1.4. Allongements d’expressions

Il semblerait que le procédé accordéonique (voir ci-avant) ne concerne pas seulement les mots mais également des expressions comme « à hue et à dia » qui devient « à hue à dia à mia » (V.Q., p. 29). Il y a aussi des sortes d’à-peu-près ou de mélanges un peu absurdes de mots et d’expressions se ressemblant (ou pas) ; ainsi : « Je lui place les points sur les U, sans parenthèses et au temps voulu. » (A. V., p. 89), « De zig à dia à handicap hue à hie, j’courais nulle part » (V.Q., p. 58), « de-par-vous-parmi-nous » (O.R., p. 122), « et à l’inverse vice -versa » (J.S., p. 66).

A la page 203 de Je suis, on séparera « tohu » de « bohu » et les deux termes seront alors un peu utilisés comme « d’un coté » et « de l’autre » (voire « à hue » et « à dia ») : « Et ainsi mon cycle s’accélérait, chaque terre maintenant allant tohu et la suivante bohue plus bas » . Toujours dans Je suis, on pourra, deux pages plus loin, voir le mot autres/autrui(s) ramené à une indication spatiale, géographique (« ailleurs » étant absurdement allongé dans « chez des ailleurs », un peu comme si les « ailleurs » était un groupe humain, une sorte de famille) : « Qu’il aille […] chez des ailleurs que nous ».

Enfin, quitte à déplaire aux admirateurs de l’empereur romain, Novarina déprécie la célèbre phrase de César, « Je suis venu, j’ai vu, j’ai vaincu », qu’il allonge pour en faire (in Je suis) « J’ai rien voulu ; j’ai rien vu, j’ai rien pu, j’ai rien fus, j’ai rien étus ». A contrario, on disait dans Le Drame de la vie (p. 243) « j’ai tout vu, j’ai tout viandu », façon novarinienne de dire « j’ai tout vu, tout lu, tout bu ».

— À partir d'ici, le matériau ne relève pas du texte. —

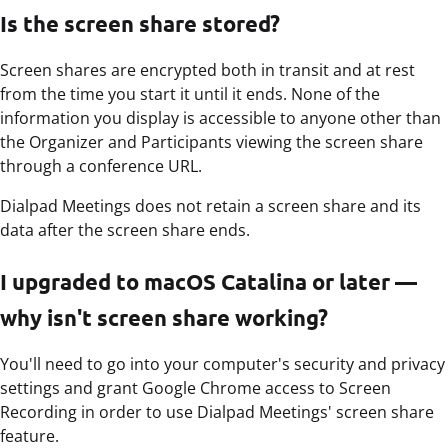
Is the screen share stored?
Screen shares are encrypted both in transit and at rest
from the time you start it until it ends. None of the
information you display is accessible to anyone other than
the Organizer and Participants viewing the screen share
through a conference URL.
Dialpad Meetings does not retain a screen share and its
data after the screen share ends.
I upgraded to macOS Catalina or later —
why isn't screen share working?
You'll need to go into your computer's security and privacy
settings and grant Google Chrome access to Screen
Recording in order to use Dialpad Meetings' screen share
feature.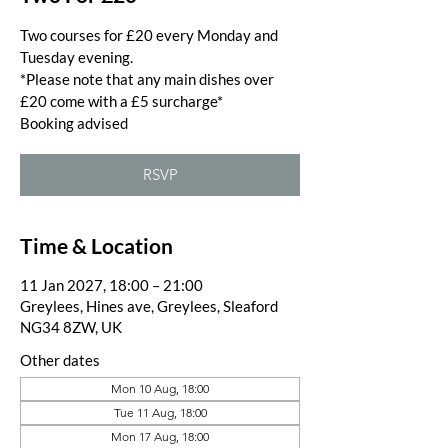
Two courses for £20 every Monday and
Tuesday evening.
*Please note that any main dishes over
£20 come with a £5 surcharge*
Booking advised
RSVP
Time & Location
11 Jan 2027, 18:00 – 21:00
Greylees, Hines ave, Greylees, Sleaford
NG34 8ZW, UK
Other dates
Mon 10 Aug, 18:00
Tue 11 Aug, 18:00
Mon 17 Aug, 18:00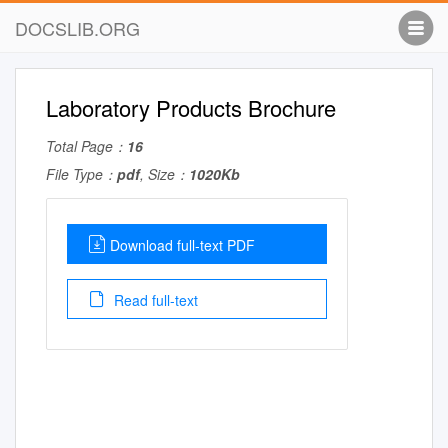
DOCSLIB.ORG
Laboratory Products Brochure
Total Page：
16
File Type：
pdf
, Size：
1020Kb
Download full-text PDF
Read full-text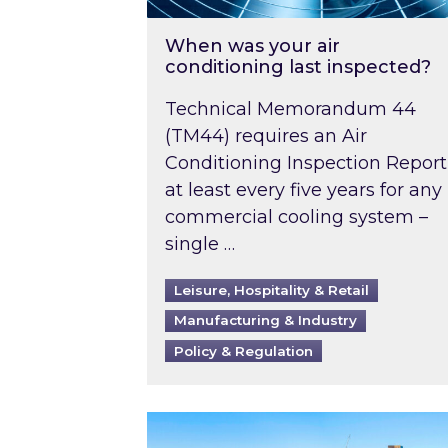
When was your air
conditioning last inspected?
Technical Memorandum 44
(TM44) requires an Air
Conditioning Inspection Report
at least every five years for any
commercial cooling system –
single …
Leisure, Hospitality & Retail
Manufacturing & Industry
Policy & Regulation
EPC B-rating deadline for large 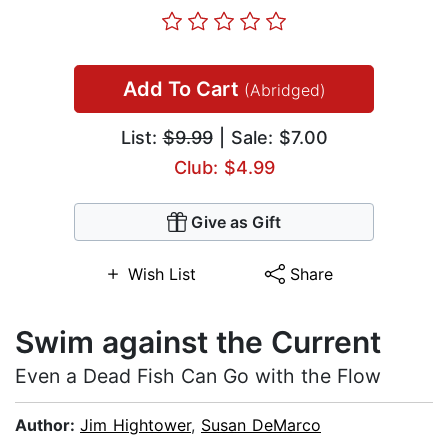
Add To Cart
(Abridged)
List:
$9.99
| Sale: $7.00
Club: $4.99
Give as Gift
Wish List
Share
Swim against the Current
Even a Dead Fish Can Go with the Flow
Author:
Jim Hightower
,
Susan DeMarco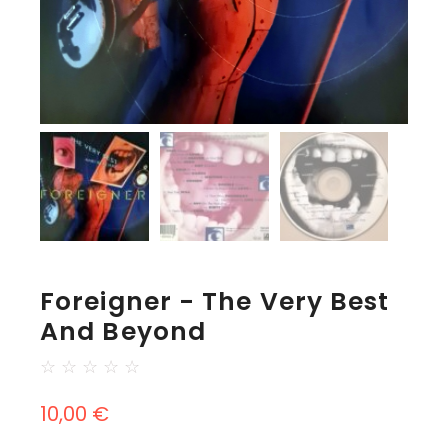
Foreigner - The Very Best
And Beyond
☆
☆
☆
☆
☆
10,00
€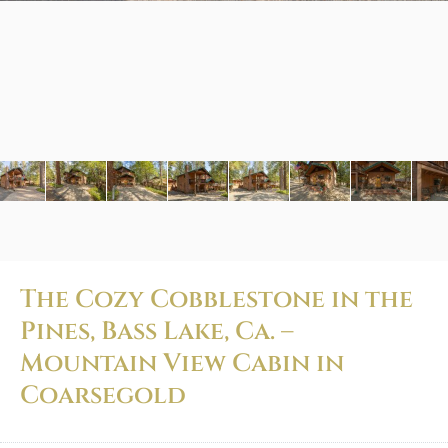
The Cozy Cobblestone in the
Pines, Bass Lake, Ca. –
Mountain View Cabin in
Coarsegold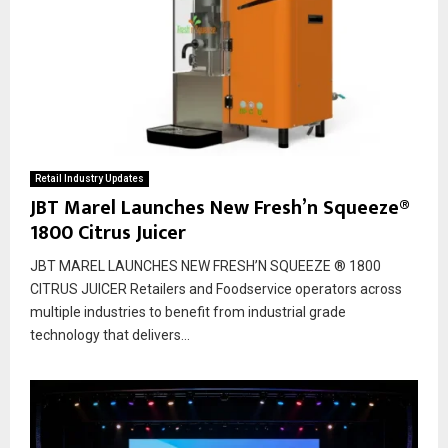
Retail Industry Updates
JBT Marel Launches New Fresh’n Squeeze®
1800 Citrus Juicer
JBT MAREL LAUNCHES NEW FRESH’N SQUEEZE ® 1800
CITRUS JUICER Retailers and Foodservice operators across
multiple industries to benefit from industrial grade
technology that delivers...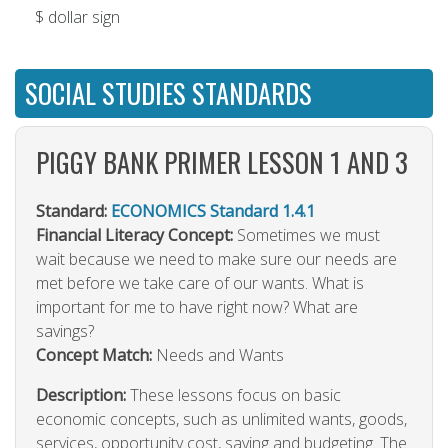
$ dollar sign
SOCIAL STUDIES STANDARDS
PIGGY BANK PRIMER LESSON 1 AND 3
Standard:
ECONOMICS Standard 1.4.1
Financial Literacy Concept:
Sometimes we must
wait because we need to make sure our needs are
met before we take care of our wants. What is
important for me to have right now? What are
savings?
Concept Match:
Needs and Wants
Description:
These lessons focus on basic
economic concepts, such as unlimited wants, goods,
services, opportunity cost, saving and budgeting. The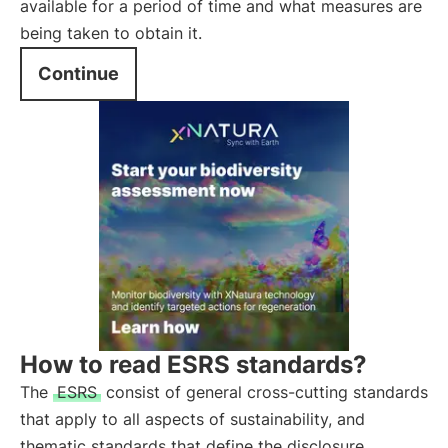
available for a period of time and what measures are
being taken to obtain it.
Continue
How to read ESRS standards?
The
ESRS
consist of general cross-cutting standards
that apply to all aspects of sustainability, and
thematic standards that define the disclosure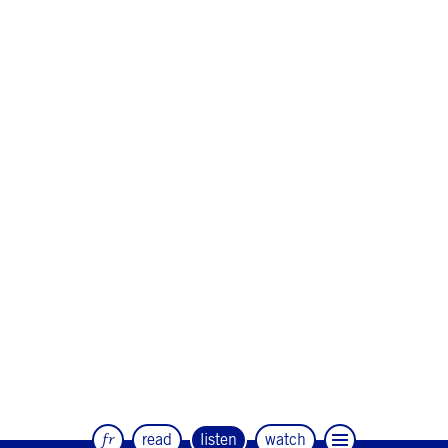
fr
read
listen
watch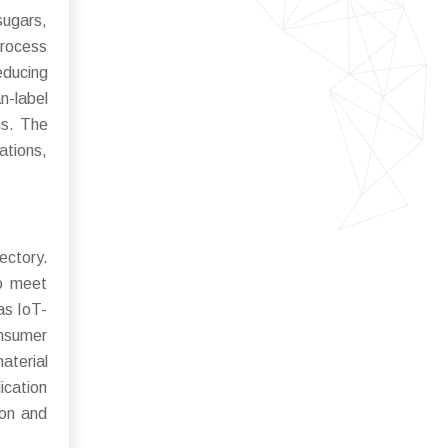
sugars,
process
educing
n-label
ns. The
ations,
ectory.
to meet
as IoT-
onsumer
terial
ication
ion and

L’expression » rester en carafe » (O.R., p. 176) est décomposée comme suit : « on reste là ! Ah ! la carafe » ; de même, "par devers soi" s’allonge et se complique dans « que ne le gardez-vous de-par-vous-parmi-vous à double tour » (O.R., p. 122). On multipliera les cuillères à pot (alors que deux suffisaient dans l’expression originale) pour expliquer les règles d’un jeu mystérieux que l’on « [joue] en 4 : avec des coups de 4 cuillers à pot » (O.I., p. 29) et dans L’Acte inconnu (p. 50), on allonge "la coupe est pleine" en « La coupe du temps est pleine » (p. 48) ; si elle ne l’est pas, il faut attendre qu’elle le soit puis « [la boire] sans tarder » (p. 50) : cette coupe espérée étant peut-être le Graal du Temps.

L’allongement, nous y reviendrons, n’est bien sûr pas la seule modalité de transformation : les deux mots d’une expression pourront être intervertis : « en perte pure » (J.S., p. 62) ; parfois, un mot est ajouté, qui change le sens d’une expression, qui en devient absurde (« se regarder dans de la glace ») ; parfois, c’est une lettre : « Si vous en avalez la peine » ; parfois c’est une syllabe ou un ajout comme « al » dans les « abalus de riens bocaux » (S., p. 148), les abus (de biens sociaux) donnant ici des hallus – de même, c’est plutôt l’ « abondance de seins » (A.V., p. 24) qui ne nuit pas, etc., etc.